Depends of what you mean by “Anthropic problem”. The first google result for that term right now is this post, so the term doesn’t seem to have a widely-agreed upon meaning, though there is some interesting discussion on Wikipedia.
Maybe we could distinguish
“Anthropic reasoning”, where your reasoning needs to take into account not only the facts you observed (i.e. standard bayesian reasoning) but also the fact that you are there to take the decision period.
“Anthropic scenarios” (ugh), where the existence of agents comes into account (ike the sleeping beauty problem, our universe, etc.)
Anthropic scenarios feature outlandish situations (teleporters, the sleeping beauty) or are somewhat hard to reproduce (the existence of our universe). So making scenarios that aren’t outlandish anthropic scenarios but still require anthropic reasoning is nice for intuition (especially in an area like this where everybody’s intuition starts breaking down), even if it doesn’t change anything from a pure decision theory point of view.
I’m not very happy with this decomposition; seems to me “is this an anthropic problem?” can be answered by “Well it does require anthropic reasoning but doesn’t require outlandish scenarios like most similar problems”, but there may be a better way of putting it.
It is a nice feature that Psy-kosh’s problem that it pumps the confusing intuitions we see in scenarios like the Sleep Beauty problem without recourse to memory erasing drugs or teleporters—I think it tells us something important about this class of problem. But mathematically the problem is equivalent to one where the coin-flip doesn’t make nine people deciders but copies you nine times- I don’t think there is a good justification for labeling these problems differently.
The interesting question is what this example tells us about the nature of this class of problem- and I’m having trouble putting my finger on just what that is.
So I have an idea- which is either going to make perfect sense to people right away or it’s going to have to wait for a post from me (on stuff I’ve said I’d write a post on forever). The short and sweet of it is: There is only one decision theoretic agent in this problem (never nine) and that agent gets no new information with which to update on. I need to sleep but I’ll start writing in the morning.

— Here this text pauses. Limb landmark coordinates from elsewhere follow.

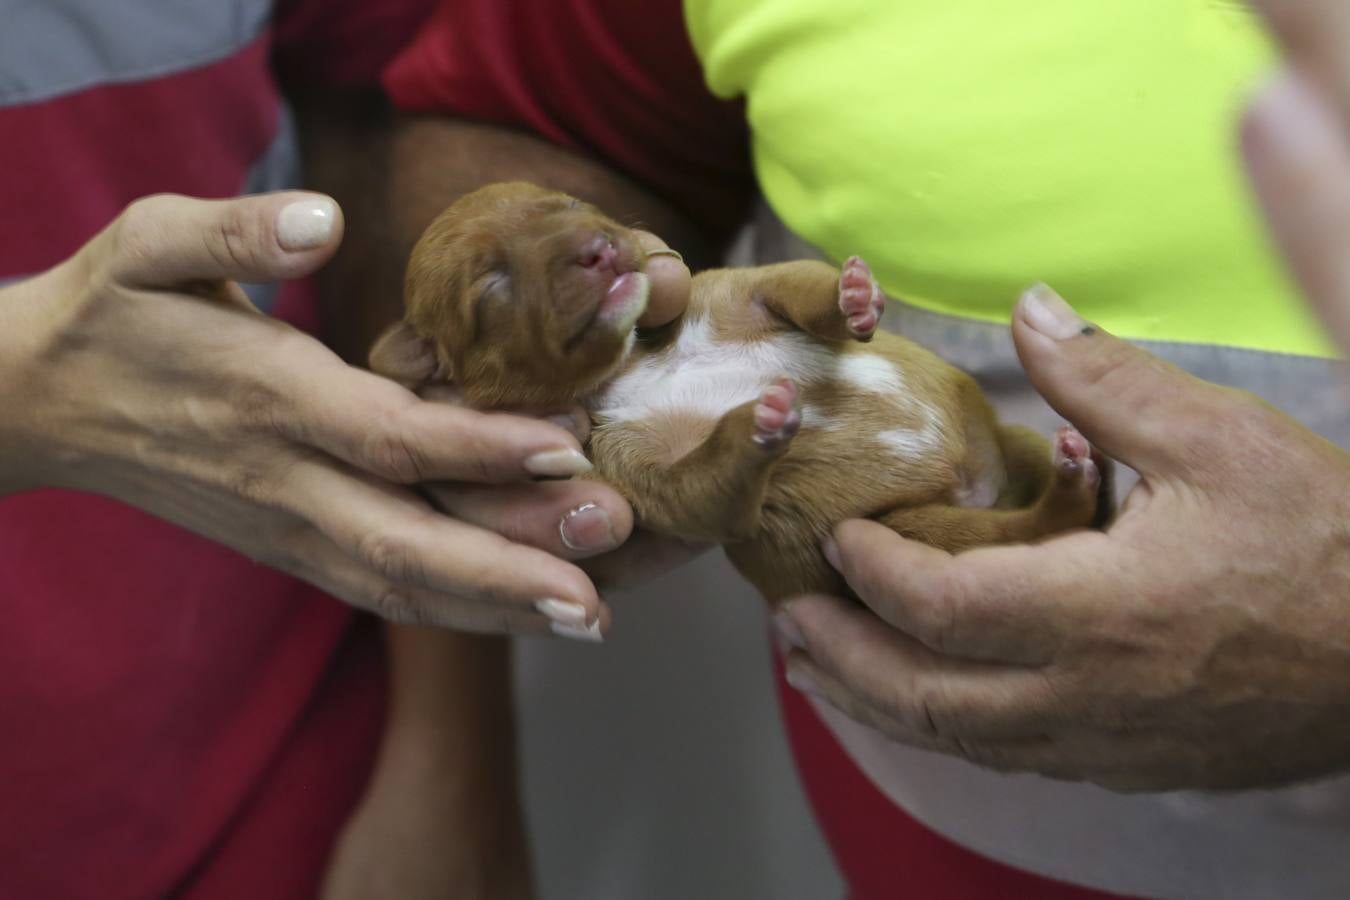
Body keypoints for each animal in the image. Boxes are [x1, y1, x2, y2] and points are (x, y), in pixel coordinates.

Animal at [369, 180, 1107, 604]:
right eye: (491, 285)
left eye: (571, 205)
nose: (599, 248)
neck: (637, 364)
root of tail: (979, 482)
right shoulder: (638, 473)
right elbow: (707, 487)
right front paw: (759, 420)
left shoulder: (733, 290)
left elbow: (796, 284)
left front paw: (853, 297)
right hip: (910, 527)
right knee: (1032, 531)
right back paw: (1071, 485)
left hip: (999, 446)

Depends of what you mean by “Anthropic problem”. The first google result for that term right now is this post, so the term doesn’t seem to have a widely-agreed upon meaning, though there is some interesting discussion on Wikipedia.

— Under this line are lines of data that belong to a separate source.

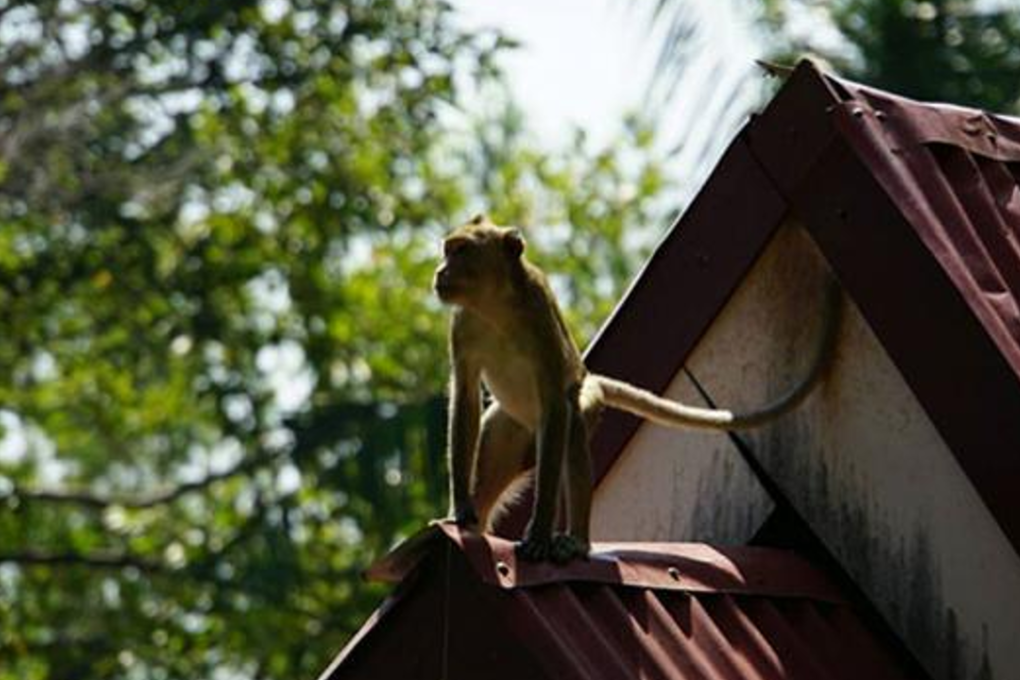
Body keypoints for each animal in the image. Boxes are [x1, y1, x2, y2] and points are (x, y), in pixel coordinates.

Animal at [433, 215, 841, 563]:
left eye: (460, 251)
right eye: (448, 249)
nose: (440, 271)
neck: (495, 306)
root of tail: (591, 378)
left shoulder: (538, 315)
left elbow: (554, 404)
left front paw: (539, 533)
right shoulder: (462, 324)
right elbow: (466, 395)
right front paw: (461, 508)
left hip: (584, 400)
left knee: (571, 426)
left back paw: (577, 541)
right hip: (512, 425)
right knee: (498, 448)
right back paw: (480, 522)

Maybe we could distinguish
“Anthropic reasoning”, where your reasoning needs to take into account not only the facts you observed (i.e. standard bayesian reasoning) but also the fact that you are there to take the decision period.
“Anthropic scenarios” (ugh), where the existence of agents comes into account (ike the sleeping beauty problem, our universe, etc.)

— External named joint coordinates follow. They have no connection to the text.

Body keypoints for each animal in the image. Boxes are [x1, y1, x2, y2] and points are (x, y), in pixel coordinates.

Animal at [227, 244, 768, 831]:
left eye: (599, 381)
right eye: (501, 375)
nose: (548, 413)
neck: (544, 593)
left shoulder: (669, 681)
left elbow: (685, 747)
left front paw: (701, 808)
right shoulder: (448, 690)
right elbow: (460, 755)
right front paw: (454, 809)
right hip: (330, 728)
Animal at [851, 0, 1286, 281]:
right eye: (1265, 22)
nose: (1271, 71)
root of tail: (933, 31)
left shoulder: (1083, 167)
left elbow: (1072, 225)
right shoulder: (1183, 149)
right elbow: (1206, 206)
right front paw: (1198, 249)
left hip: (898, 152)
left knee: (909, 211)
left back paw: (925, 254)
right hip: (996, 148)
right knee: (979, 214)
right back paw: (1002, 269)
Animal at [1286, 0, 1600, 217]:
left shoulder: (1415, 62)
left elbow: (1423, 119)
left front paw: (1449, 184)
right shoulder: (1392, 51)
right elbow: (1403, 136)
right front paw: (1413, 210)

Anthropic scenarios feature outlandish situations (teleporters, the sleeping beauty) or are somewhat hard to reproduce (the existence of our universe). So making scenarios that aren’t outlandish anthropic scenarios but still require anthropic reasoning is nice for intuition (especially in an area like this where everybody’s intuition starts breaking down), even if it doesn’t change anything from a pure decision theory point of view.
I’m not very happy with this decomposition; seems to me “is this an anthropic problem?” can be answered by “Well it does require anthropic reasoning but doesn’t require outlandish scenarios like most similar problems”, but there may be a better way of putting it.
It is a nice feature that Psy-kosh’s problem that it pumps the confusing intuitions we see in scenarios like the Sleep Beauty problem without recourse to memory erasing drugs or teleporters—I think it tells us something important about this class of problem. But mathematically the problem is equivalent to one where the coin-flip doesn’t make nine people deciders but copies you nine times- I don’t think there is a good justification for labeling these problems differently.
The interesting question is what this example tells us about the nature of this class of problem- and I’m having trouble putting my finger on just what that is.
RIght. That’s the question I wanted people to answer, not just solve the object-level problem (UDT solves it just fine).
So I have an idea- which is either going to make perfect sense to people right away or it’s going to have to wait for a post from me (on stuff I’ve said I’d write a post on forever). The short and sweet of it is: There is only one decision theoretic agent in this problem (never nine) and that agent gets no new information with which to update on. I need to sleep but I’ll start writing in the morning.